The woman looks at a clipboard. ‘This morning’s seizure lasted about ten minutes.’

‘And the Diazepam brings him out of it?’

‘Yes.’

‘Continue with the present dose. I’ll speak to the health inspectors. It will most likely mean the institution.’

I drift away, thinking about what health inspectors do. One whiff of anyone falling ill the inspectors class them as diseased, locking them away in institutions. Every town and city has an institution, dark, depressing buildings, with big steel doors, and bars on the windows. We all know what they get up to in there: experiments, treatments, attempts at cleansing that usually end in death. Saul’s brother, Emmett, is in one. Saul doesn’t like to talk about Emmett much.

There’s no danger of me going to an institution. I know for a fact I’m clean. The doctor must be talking about some other poor sod.

I press my tongue against my teeth. It still hurts.

As time goes on I become more aware of my surroundings. For most of the time I’m alone with nothing to look at but the four walls. Men in dark suits with badges labelled ‘Health Inspector’ come and go, but I get no other visitors. I don’t expect the Rockets to come. They can’t risk being caught by the guards, who don’t come, either, but I hear them mentioned more than once. It seems in my present state I’m not that a big risk to security.

‘It’s definitely the institution for him. He won’t be a danger to anyone there.’

I let out a low groan.

‘Oh, so you’re with us this morning, are you?’ asks the grey- haired doctor, peering down at me over his glasses. ‘How are you feeling? Travis, is it?’

‘Like crap,’ I mutter. ‘What’s all this about an institution? You only put the unclean in one of those.

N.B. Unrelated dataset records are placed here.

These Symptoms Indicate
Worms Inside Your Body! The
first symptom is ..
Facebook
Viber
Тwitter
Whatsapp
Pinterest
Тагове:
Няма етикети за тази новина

I’m clean.’

The doctor pulls up a chair. ‘Have you ever heard of a condition called epilepsy?’ I shake my head. ‘Well, you’ve been fitting constantly since you came in here, and we’ve done all the tests. You have it.’

I frown. My brain is fuzzy and confused. ‘But I haven’t got a disease.’

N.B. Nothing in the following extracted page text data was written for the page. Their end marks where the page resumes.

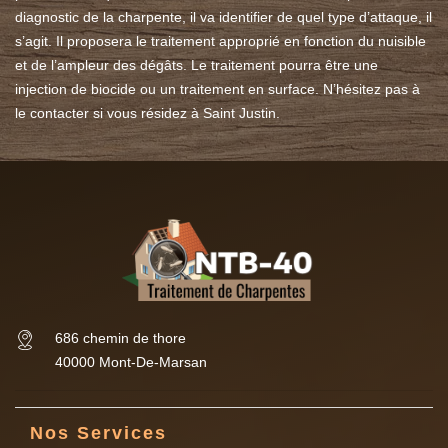
diagnostic de la charpente, il va identifier de quel type d’attaque, il
s’agit. Il proposera le traitement approprié en fonction du nuisible
et de l’ampleur des dégâts. Le traitement pourra être une
injection de biocide ou un traitement en surface. N’hésitez pas à
le contacter si vous résidez à Saint Justin.
686 chemin de thore
40000 Mont-De-Marsan
Nos Services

‘It isn’t a disease as such,’ says the doctor, ‘not like cancer or diabetes used to be. It’s caused by electrical disturbances in the brain. One of those things, unfortunately, and there are many sufferers.’

My heart thuds. ‘What’s – epilepsy? – and what’s it got to do with the institution?’

‘Years ago epilepsy was considered to be a type of madness. Sufferers were hidden away in places called asylums. Over the years excellent medication and surgery meant they were able to lead relatively normal lives, until they discovered that cleansing couldn’t eradicate it, and surgery became more risky with an increasingly high death rate. It will always need to be treated. It’s a condition that can’t be wiped out.’